2
votes

It is my understanding that when writing gcc-style inline asm, you have to be very specific and accurate about all the input and output parameters (and clobbers) so that the compiler will know exactly how to assign registers for your code and what it can assume about the values of those registers and any memory that the asm code may read and/or modify. The compiler uses this information to optimize the surrounding code as well as possible (and even remove the inline asm completely if it decides it has no effect on anything). Failing to be specific enough about this may cause incorrect behavior because the compiler is making the assumptions based on your incorrect specification.

It's a bit unclear to me how exactly I should specify what my asm is reading and writing when it comes to arrays. If I don't tell the compiler that I'm reading and/or writing the entire array, it may make the wrong assumptions and optimize the code in such a way that it results in incorrect behavior.

Assume that I have two unsigned int arrays of size N, let's say array1 and array2, and my asm code reads both arrays, and writes new data into array1. Is this the correct way to tell the compiler about this?

asm("some asm here using %[array1] and %[array2]"
    : "+m"(*(unsigned(*)[N])array1)
    : [array1]"r"(array1), [array2]"r"(array2),
      "m"(*(unsigned(*)[N])array1),
      "m"(*(unsigned(*)[N])array2)
    : /* possible clobbers, like "cc" */);

This at least makes my current code work, but I'm not 100% sure if this is exactly how it should be done. (Does the compiler assign registers to input and output parameters only if those parameters are actually used in the asm code string? In other words, those extra inputs and outputs that exist solely to tell the compiler that we are reading and writing their entirety will not cause the compiler to needlessly allocate registers or something to them?)

gcc's own documentation mentions that syntax for an output array, but it doesn't seem to make any mention about input arrays, so I'm just making a wild guess here.

1
Yes, looks right to me, except "+m" makes the "m" input for the same array redundant. How can I indicate that the memory *pointed* to by an inline ASM argument may be used?Peter Cordes
So only array2 would need to be specified in the input list, as array1 is already in the output list with a +m? The + in the output list means that it's interpreted as both input and output to the asm?Warp

1 Answers

1
votes

Yes, looks right to me, except "+m" makes the "m" input for the same array redundant.

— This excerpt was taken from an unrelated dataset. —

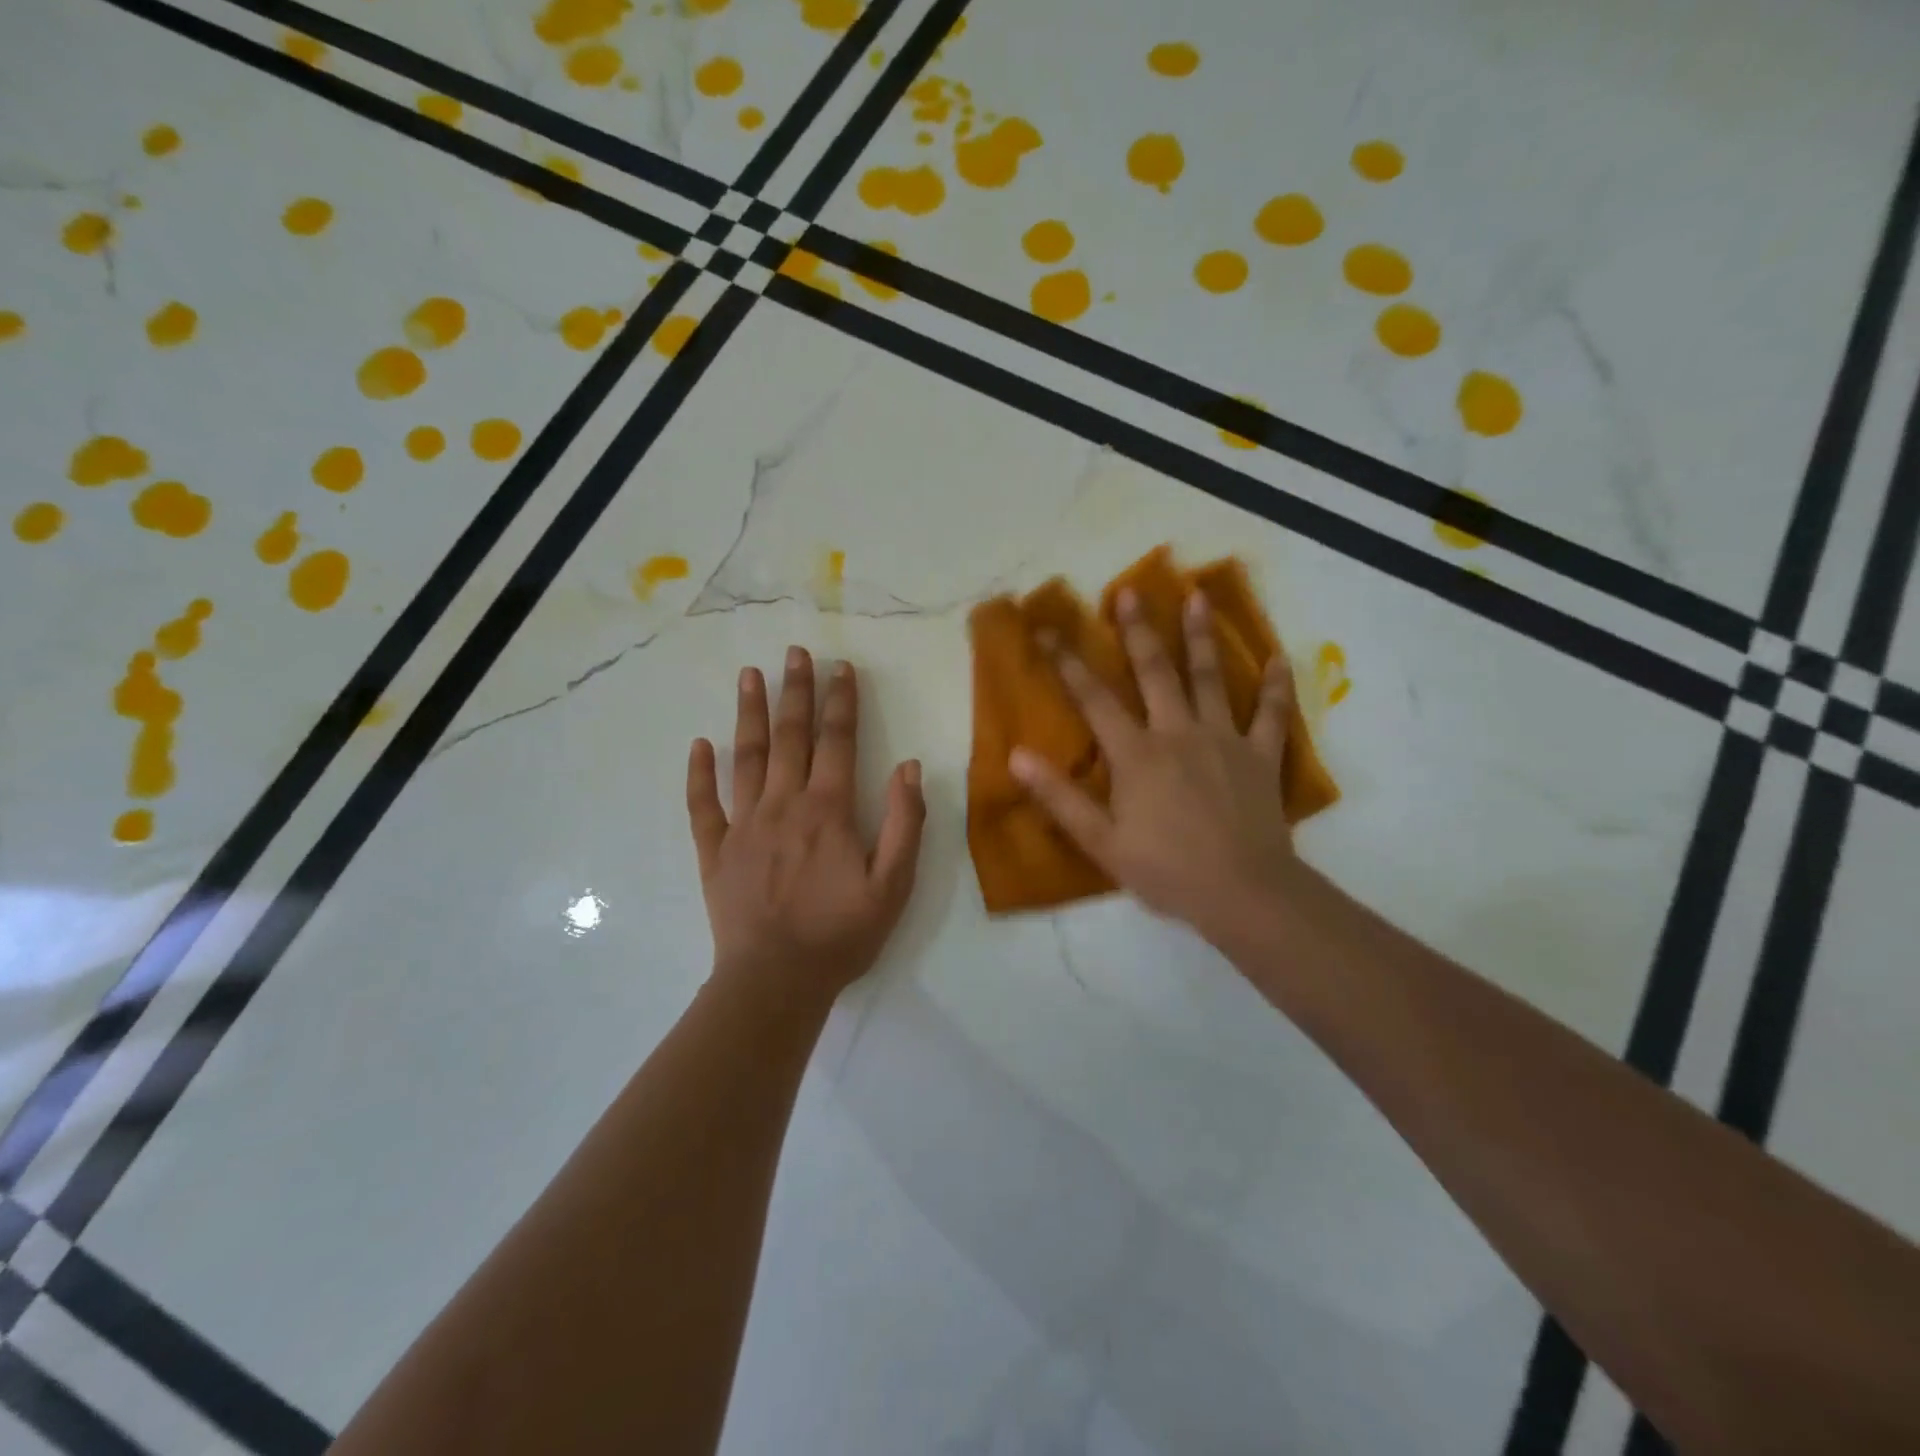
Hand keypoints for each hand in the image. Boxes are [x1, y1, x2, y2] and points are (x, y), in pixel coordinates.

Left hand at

Use just "+m" for the read/write array and "m" for the read-only array. But with the same cast-to-array that you're doing.

Separate input and "=m" output operands could in theory tell the compiler that it can use your asm as a copy-and-operate (so don't do that unless it's true that you use different pointers to read the input and write the output). Although unlike a scalar, I don't think GCC would invent a new copy of an array. But "+m" means modify in-place so the compiler wouldn't have that option.


See How can I indicate that the memory *pointed* to by an inline ASM argument may be used? (this question is almost a duplicate of that). It shows an input-array example using an arbitrary length *(const char (*)[]) input. In practice the [N] seems to be ignored (treated as unbounded) if it's not a compile-time constant, implying that the whole object may be accessed. e.g. gcc doesn't optimize away or reorder a store to arr[N+1] around an asm statement using (int (*)[N]) unless N is a compile-time constant.

Also note that if your input is truly a C array, not just a pointer, you don't need any casting. int arr[1024] as a "m"(arr) input does mean the whole array, and doesn't decay to a pointer in memory.


(Does the compiler assign registers to input and output parameters only if those parameters are actually used in the asm code string?

No, register allocation for the operands is separate from whether they're actually filled in in the template or not.

GCC doesn't have to distinguish an "a" input that can be used as %%rax (instead of %0) vs. an "r" input where the template has to use %0 or %[name] because it won't know what the compiler might pick.


gcc's own documentation mentions that syntax for an output array, but it doesn't seem to make any mention about input arrays, so I'm just making a wild guess here.

It's identical, and yes it's needed.

Without proper dummy inputs to cover your arrays (or a "memory" clobber), dead-store elimination or reordering of stores with your asm statement is possible. (e.g. foo[2] = 1; asm(); foo[2] = 3; can move the first store later, or the 2nd store earlier, and only do one.